The rollercoaster starts

benedict tiredAnd here we go… Today we enter the last two days of the 265th papacy. As Benedict undoubtedly looks forward to starting the twilight years of his service to the Church, in St. Peter’s  Square, the crowds have been lining up since the early hours of the morning to get their final glimpse of our Holy Father.

Set to begin at 10:30 local time, Pope Benedict XVI’s final general audience promises to be only a slight departure from the norm. The Holy Father will teach one last time, but we’ll have to wait and see what his choice of topic will be. He will take an extra long tour across the square before returning to the Apostolic Palace, where he will meet with some of the dignitaries who have travelled to Rome today. There will be no brief meetings with visiting prelates and pilgrim groups at the end of the audience this time around.

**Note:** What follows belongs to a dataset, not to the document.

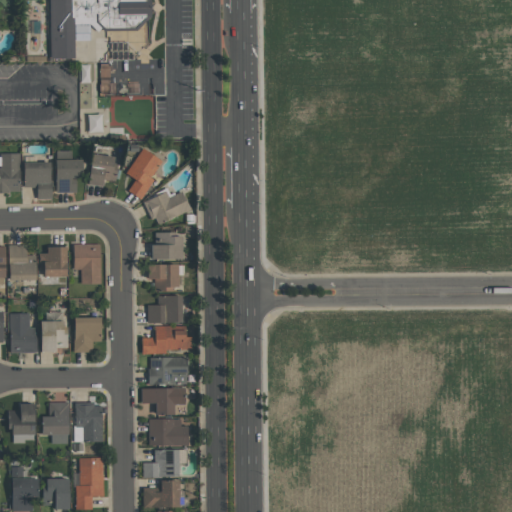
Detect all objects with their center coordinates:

And at the same time this will be like no other general audience before. It will be a historical event: an abdicating Pope bidding farewell to his flock – present in the tens of thousands in Rome, and in the hundreds of millions across the globe. And without doubt it will be emotional. Unavoidable distant in space, the Holy Father is still close in the hearts of many, not least mine.

Sure, we will see him in images and video tomorrow, as he bids his farewells to the cardinals and the Curia, with Cardinal Bertone seeing him off from the Vatican, and Cardinal Sodano greeting him one last time on the helicopter pad at 5pm tomorrow afternoon. Cardinal Giuseppe Bertello, the Governor of the Vatican City State, will welcome the Pope at Castel Gandolfo. Appearing on the balcony of the traditional papal summer residence, we will what now seems to be our last glimpse of the Pope, hours before he becomes Pope Emeritus. at 8pm. At that point the Swiss Guards will  salute and depart – tasked as they are with the protection of the Roman Pontiff, and tomorrow evening there will be no such person…

And after that rollercoaster ride the next will probably stand ready on Monday, as the cardinals will start their General Congregations in preparation of the conclave.

Photo credit: Looking more tired than we have seen him before, Pope Benedict XVI sits before his last Angelus prayer on Sunday [l’Osservatore Romano].